The treatment landscape for frontline therapy for patients with advanced RCC has rapidly expanded over the last several years and has revolutionized cancer care. Ushered in by the results from the CheckMate 214 study highlighting the efficacy of dual checkpoint inhibition with nivolumab and ipilimumab in intermediate and poor risk patients, several subsequent trials have demonstrated improved outcomes with combination therapy with immune checkpoint inhibitors and tyrosine-kinase inhibitors (TKI). To date, data from Keynote-426 (pembrolizumab plus axitinib vs sunitinib), Javelin Renal 101 (avelumab plus axitinib vs sunitinib) and the CLEAR trial (lenvatinib plus pembrolizumab vs levatinib plus everolimus vs sunitinib) have demonstrated superiority of immune checkpoint inhibitor/TKI combinations over sunitinb in the first-line setting.^1-5

The current phase 3, CheckMate 9ER trial adds yet another dynamic option for patients with advanced clear cell RCC. While cross-trial comparisons are fraught with important caveats, the median PFS of almost 16.6 months and complete response rate of 8% the nivolumab plus cabozantinib group compares favorably with other combinations. Data from the CLEAR study with the combination of lenvatinib and pembrolizumab showed a complete response rate approaching 16%. Importantly, the current study highlights improved quality of life with the combination of cabozantinib and nivolumab compared to sunitinib alone adding to the efficacy and benefits of this combination treatment.

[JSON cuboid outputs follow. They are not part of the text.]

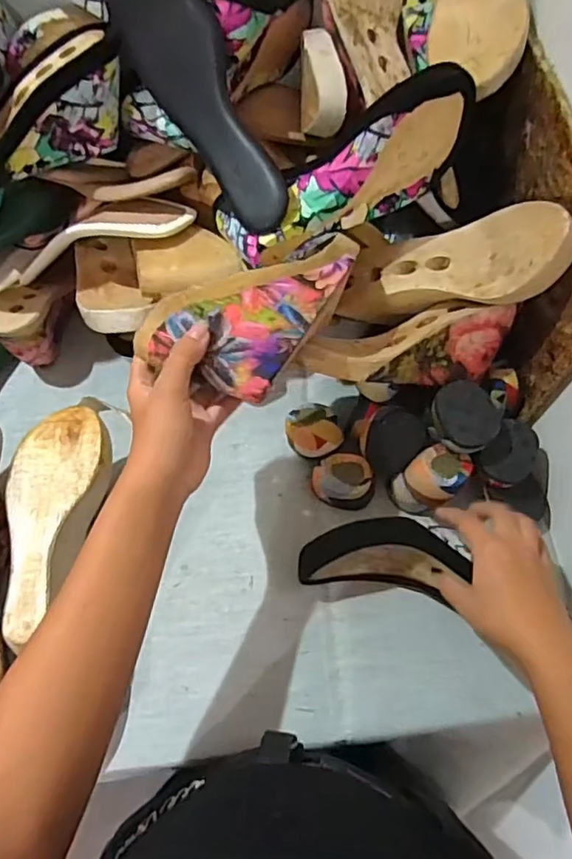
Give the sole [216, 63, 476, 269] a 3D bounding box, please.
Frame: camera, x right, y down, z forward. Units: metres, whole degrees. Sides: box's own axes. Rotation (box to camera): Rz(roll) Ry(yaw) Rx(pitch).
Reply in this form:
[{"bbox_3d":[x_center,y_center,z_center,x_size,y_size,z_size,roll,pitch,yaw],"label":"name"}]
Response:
[{"bbox_3d":[0.045,-0.217,0.489,0.229,0.067,0.083,-29,66,13],"label":"sole"}]

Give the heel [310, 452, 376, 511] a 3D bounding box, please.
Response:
[{"bbox_3d":[0.056,0.052,0.576,0.060,0.032,0.050,25,68,12],"label":"heel"}]

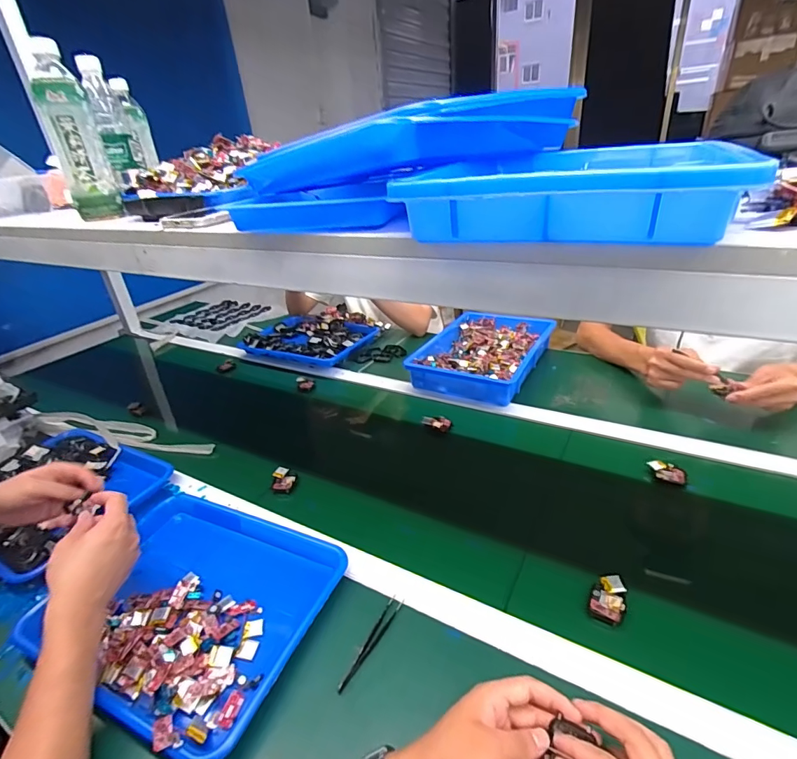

The selection of first line therapy for patients with advanced RCC should be always guided by individual patient characteristics, and any single immune checkpoint inhibitor/TKI combination is not “superior” to any other. Perhaps more importantly is developing an understanding of the overlapping toxicity profiles of checkpoint inhibitors and TKIs. Again, this trial results are consistent with prior studies in terms of the adverse event profile which were not trivial, and almost all patients (99%) experienced AEs. It is important for oncologists to understand the management of the toxicities with these combinations and dose reductions as appropriate. It is worth noting that 19% of patients with nivolumab plus cabozantinib received glucocorticoids for management of immune-related AEs.

While long-term follow-up data will be needed to further understand the durability of response to this combination, nivolumab-cabozantinib represents an exciting new option for patients with advanced clear cell RCC. As we continue to see improvement in outcomes in clear cell histology, further work must focus on optimization of therapy in non-clear cell RCC as this is a population that is not represented in these data sets. Furthermore, future efforts should begin to explore triplet combinations and biomarker driven patient selection for upfront therapy in ordercontinue to improve outcomes in patients with advanced RCC.

Applications for Clinical Practice

The combination of nivolumab plus cabozantinib adds to the growing list of highly active checkpoint inhibitor/TKI combinations for first-line treatment of advanced RCC. With significant higher response rates, improved outcomes, and improvement in the quality of life, this combination will add another standard treatment option for patients with previously untreated advanced RCC.